Exercise description | Find every line below with the word "rule" in it, and copy each one.

Given data |
______

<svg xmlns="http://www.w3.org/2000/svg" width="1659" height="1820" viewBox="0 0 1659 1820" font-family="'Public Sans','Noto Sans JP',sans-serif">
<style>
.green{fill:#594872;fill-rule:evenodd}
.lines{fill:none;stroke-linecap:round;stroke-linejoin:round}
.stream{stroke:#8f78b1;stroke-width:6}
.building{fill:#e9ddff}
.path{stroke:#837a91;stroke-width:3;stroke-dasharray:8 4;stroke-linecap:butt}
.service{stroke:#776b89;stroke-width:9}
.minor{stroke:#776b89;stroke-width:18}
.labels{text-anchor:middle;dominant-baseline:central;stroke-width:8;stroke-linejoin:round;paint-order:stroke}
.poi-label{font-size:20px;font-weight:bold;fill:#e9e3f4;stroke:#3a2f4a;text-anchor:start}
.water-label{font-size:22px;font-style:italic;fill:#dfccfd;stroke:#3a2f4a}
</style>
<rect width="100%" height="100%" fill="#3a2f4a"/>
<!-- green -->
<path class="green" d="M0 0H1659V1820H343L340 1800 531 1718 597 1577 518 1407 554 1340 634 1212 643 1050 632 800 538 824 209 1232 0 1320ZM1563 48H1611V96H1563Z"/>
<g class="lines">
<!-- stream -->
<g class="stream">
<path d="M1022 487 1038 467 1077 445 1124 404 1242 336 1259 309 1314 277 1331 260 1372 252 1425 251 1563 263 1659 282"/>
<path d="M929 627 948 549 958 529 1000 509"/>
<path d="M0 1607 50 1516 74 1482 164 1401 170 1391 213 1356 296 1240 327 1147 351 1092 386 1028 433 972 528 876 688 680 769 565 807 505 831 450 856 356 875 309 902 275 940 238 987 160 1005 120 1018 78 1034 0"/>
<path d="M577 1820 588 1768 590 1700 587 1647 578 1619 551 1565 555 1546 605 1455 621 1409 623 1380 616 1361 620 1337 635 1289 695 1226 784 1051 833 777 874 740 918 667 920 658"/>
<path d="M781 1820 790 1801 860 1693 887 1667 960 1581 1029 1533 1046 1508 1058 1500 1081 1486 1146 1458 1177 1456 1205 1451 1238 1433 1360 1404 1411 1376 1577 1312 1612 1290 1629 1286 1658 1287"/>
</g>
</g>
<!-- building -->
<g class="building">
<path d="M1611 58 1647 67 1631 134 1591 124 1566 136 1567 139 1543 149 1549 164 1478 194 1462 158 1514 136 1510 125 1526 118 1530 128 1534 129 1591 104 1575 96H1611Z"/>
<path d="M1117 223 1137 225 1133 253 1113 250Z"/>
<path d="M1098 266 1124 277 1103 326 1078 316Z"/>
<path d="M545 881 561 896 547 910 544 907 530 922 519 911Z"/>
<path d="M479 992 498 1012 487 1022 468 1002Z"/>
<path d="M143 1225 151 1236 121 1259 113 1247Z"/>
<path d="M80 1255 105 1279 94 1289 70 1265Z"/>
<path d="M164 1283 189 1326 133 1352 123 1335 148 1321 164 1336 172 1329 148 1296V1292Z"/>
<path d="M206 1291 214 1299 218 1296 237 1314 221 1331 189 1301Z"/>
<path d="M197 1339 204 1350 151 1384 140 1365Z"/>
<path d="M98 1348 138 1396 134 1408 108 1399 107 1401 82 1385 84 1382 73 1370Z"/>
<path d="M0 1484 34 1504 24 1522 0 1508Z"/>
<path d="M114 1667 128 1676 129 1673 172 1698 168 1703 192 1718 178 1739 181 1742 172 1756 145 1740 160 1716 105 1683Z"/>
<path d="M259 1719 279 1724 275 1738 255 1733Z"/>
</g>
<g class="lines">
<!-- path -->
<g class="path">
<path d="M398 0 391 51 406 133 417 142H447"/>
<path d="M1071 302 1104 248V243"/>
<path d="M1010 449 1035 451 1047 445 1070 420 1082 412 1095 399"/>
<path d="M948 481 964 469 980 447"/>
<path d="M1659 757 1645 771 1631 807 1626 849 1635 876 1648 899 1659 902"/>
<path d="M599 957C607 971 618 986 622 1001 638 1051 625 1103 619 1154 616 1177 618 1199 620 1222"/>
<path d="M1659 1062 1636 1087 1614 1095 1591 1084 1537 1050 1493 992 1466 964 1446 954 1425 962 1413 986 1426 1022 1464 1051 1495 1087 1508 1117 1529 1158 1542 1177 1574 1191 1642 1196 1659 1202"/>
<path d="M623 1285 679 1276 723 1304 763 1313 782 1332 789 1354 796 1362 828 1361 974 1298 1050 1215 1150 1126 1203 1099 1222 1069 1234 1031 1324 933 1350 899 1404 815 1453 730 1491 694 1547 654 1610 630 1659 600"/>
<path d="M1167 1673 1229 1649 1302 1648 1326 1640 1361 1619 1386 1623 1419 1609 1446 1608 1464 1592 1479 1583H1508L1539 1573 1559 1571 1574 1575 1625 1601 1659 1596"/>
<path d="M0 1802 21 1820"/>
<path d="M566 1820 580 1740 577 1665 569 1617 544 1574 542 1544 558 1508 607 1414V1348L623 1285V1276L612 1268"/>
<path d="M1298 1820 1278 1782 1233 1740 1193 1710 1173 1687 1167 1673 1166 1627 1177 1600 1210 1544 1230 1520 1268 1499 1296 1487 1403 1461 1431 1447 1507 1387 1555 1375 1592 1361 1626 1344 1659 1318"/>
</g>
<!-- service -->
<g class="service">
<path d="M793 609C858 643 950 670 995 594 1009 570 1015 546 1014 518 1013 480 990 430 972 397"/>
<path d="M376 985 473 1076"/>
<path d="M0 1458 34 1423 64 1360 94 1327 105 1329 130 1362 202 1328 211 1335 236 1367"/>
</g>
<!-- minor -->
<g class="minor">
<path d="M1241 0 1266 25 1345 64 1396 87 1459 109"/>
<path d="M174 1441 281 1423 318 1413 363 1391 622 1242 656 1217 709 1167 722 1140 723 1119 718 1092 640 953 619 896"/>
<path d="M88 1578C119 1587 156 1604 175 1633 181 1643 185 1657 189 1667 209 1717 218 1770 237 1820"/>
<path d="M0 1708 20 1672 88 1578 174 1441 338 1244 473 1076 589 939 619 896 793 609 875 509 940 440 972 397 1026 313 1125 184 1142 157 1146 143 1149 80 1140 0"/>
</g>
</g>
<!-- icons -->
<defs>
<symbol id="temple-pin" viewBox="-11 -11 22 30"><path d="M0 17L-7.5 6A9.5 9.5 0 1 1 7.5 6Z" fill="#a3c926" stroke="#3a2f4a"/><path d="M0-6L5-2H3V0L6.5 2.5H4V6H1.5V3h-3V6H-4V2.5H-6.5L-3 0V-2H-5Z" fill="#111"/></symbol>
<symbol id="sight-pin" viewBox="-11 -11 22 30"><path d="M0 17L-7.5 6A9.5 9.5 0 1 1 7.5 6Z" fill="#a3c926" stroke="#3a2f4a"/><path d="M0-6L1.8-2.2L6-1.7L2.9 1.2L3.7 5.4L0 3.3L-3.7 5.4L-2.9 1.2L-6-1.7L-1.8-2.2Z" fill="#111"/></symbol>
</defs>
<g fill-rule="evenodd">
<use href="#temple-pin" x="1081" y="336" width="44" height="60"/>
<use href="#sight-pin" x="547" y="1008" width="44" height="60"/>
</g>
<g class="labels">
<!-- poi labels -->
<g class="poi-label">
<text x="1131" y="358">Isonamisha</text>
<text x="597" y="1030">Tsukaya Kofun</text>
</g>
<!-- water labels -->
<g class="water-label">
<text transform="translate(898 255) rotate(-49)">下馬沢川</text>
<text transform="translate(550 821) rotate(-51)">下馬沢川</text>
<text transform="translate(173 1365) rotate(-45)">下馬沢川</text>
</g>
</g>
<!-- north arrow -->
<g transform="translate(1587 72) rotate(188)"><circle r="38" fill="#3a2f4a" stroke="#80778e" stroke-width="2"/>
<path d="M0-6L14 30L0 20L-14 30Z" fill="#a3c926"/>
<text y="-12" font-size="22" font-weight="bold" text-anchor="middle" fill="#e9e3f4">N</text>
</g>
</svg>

______

Your solution |
.green{fill:#594872;fill-rule:evenodd}
<g fill-rule="evenodd">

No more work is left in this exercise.